Project Description
I’m building a hybrid artificial-intelligence pipeline that can spot low-flying drones by fusing two independent sensing channels: computer-vision video feeds and raw RF captures. The computer-vision branch will run YOLOv8 for real-time object detection on Anti-UAV and VisDrone frames, while the RF branch will pass HackRF / RTL-SDR captures (plus the DeepSig RadioML corpus) through a CNN trained on spectrograms.
Once both branches output their per-frame or per-burst confidence scores, I need a fusion layer—either a clear rule-based logic tree or a lightweight neural network—that decides when a drone is present.
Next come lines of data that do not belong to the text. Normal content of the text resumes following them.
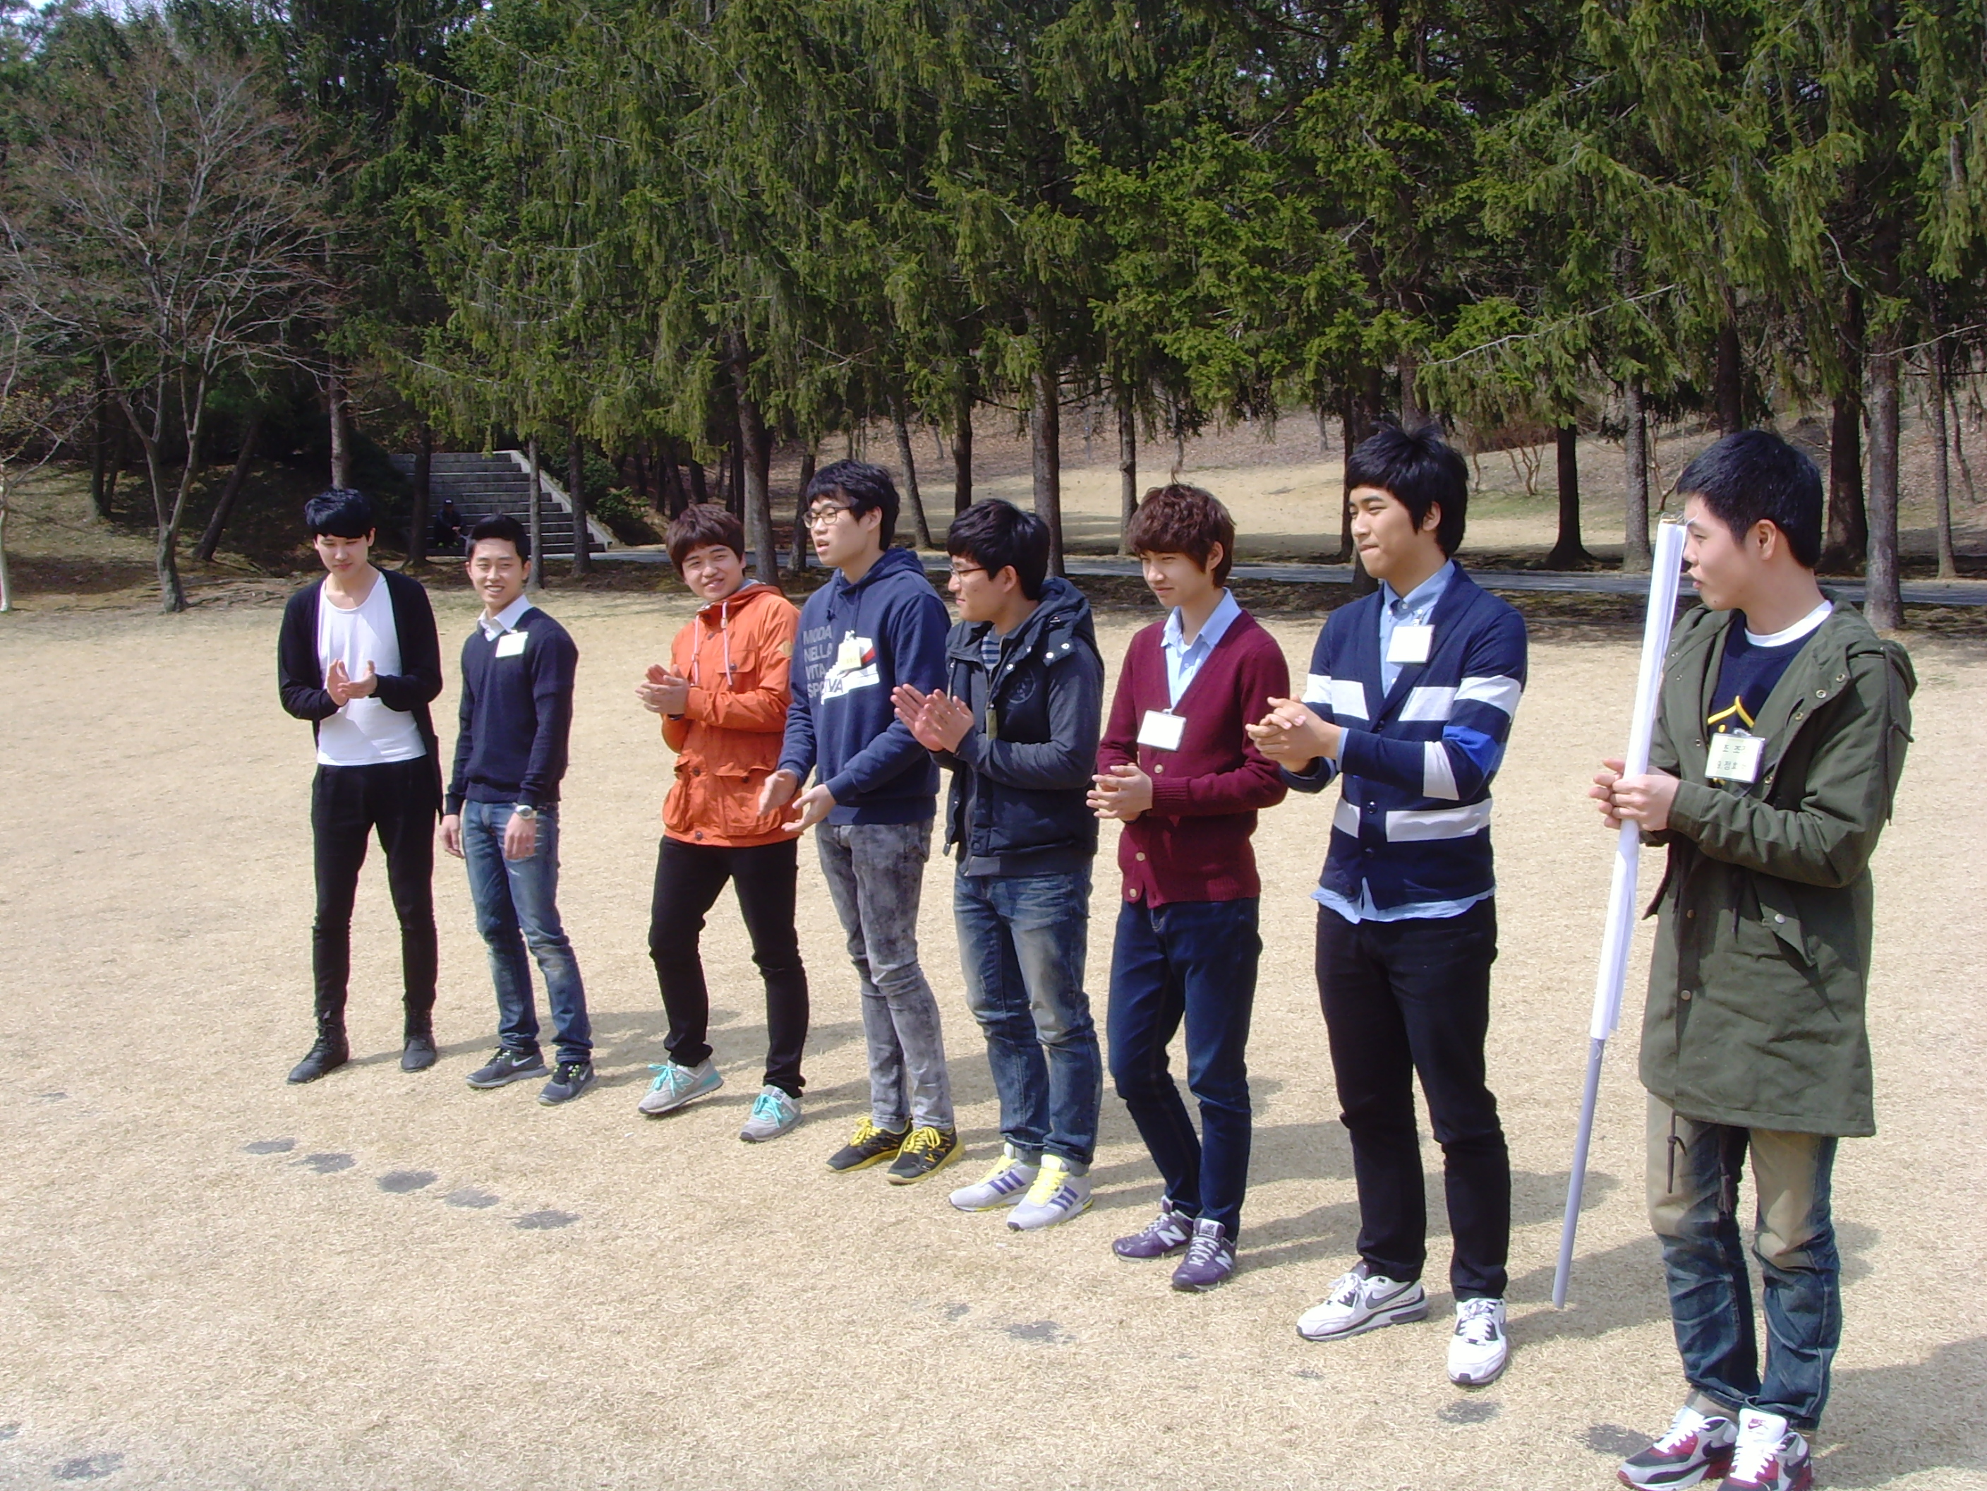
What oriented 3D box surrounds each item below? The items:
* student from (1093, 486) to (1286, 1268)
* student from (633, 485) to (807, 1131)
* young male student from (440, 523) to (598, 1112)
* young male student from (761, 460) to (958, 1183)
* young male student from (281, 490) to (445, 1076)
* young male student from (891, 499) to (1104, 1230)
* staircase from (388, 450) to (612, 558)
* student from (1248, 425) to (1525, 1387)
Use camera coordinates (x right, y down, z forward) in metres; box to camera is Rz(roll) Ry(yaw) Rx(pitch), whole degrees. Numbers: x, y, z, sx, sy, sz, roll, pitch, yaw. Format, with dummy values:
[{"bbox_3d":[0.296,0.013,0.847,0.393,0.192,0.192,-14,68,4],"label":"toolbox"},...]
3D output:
[{"bbox_3d":[0.415,0.295,4.905,0.500,1.731,0.450,2,7,35],"label":"student"},{"bbox_3d":[-0.781,0.188,6.333,0.510,1.733,0.490,2,6,30],"label":"student"},{"bbox_3d":[-1.439,0.170,6.735,0.500,1.724,0.390,2,6,28],"label":"young male student"},{"bbox_3d":[-0.344,0.193,5.777,0.490,1.804,0.500,3,7,36],"label":"young male student"},{"bbox_3d":[-1.987,0.124,6.975,0.530,1.796,0.420,-1,5,6],"label":"young male student"},{"bbox_3d":[0.007,0.266,5.369,0.480,1.721,0.530,3,7,40],"label":"young male student"},{"bbox_3d":[-9.226,-4.229,38.926,3.800,1.850,3.200,-6,7,-40],"label":"staircase"},{"bbox_3d":[0.772,0.300,4.391,0.530,1.799,0.510,3,7,38],"label":"student"}]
Whichever fusion strategy you implement, the final system must report Accuracy, Precision, Recall and False Alarm Rate on a held-out test split of each dataset.
Key technical notes
• Vision model: YOLOv8 (PyTorch) fine-tuned on Anti-UAV & VisDrone
• RF model: CNN on spectrograms (TensorFlow/Keras or PyTorch, whichever you are faster with)
• Fusion: rule engine or small MLP, well-documented so it can be swapped out later
Expected deliverables
1. Clean, reproducible training scripts for both branches and the fusion stage
2. Saved model weights and inference scripts capable of running on a single GPU (8 GB VRAM) or CPU-only fallback
3. Evaluation notebook or script that prints the four metrics and exports confusion matrices plus ROC curves in PNG/PDF
4. Brief write-up (2–3 pages) explaining data preprocessing, model choices, fusion logic and observed performance
Acceptance criteria
• Each metric computed on at least one public vision dataset and one RF dataset
• End-to-end inference latency under one second per sample on an Nvidia 3060 or equivalent
• All code packaged in a Git repo with a README that lets me replicate results with a single command
PyTorch, TensorFlow, scikit-learn, seaborn/matplotlib for plots and, if necessary, GNU Radio for SDR preprocessing are all fair game as long as dependencies are pinned in a requirements.txt or environment.yml.
If anything about the datasets, tooling or deliverables is unclear, flag it early so we can adjust before training begins.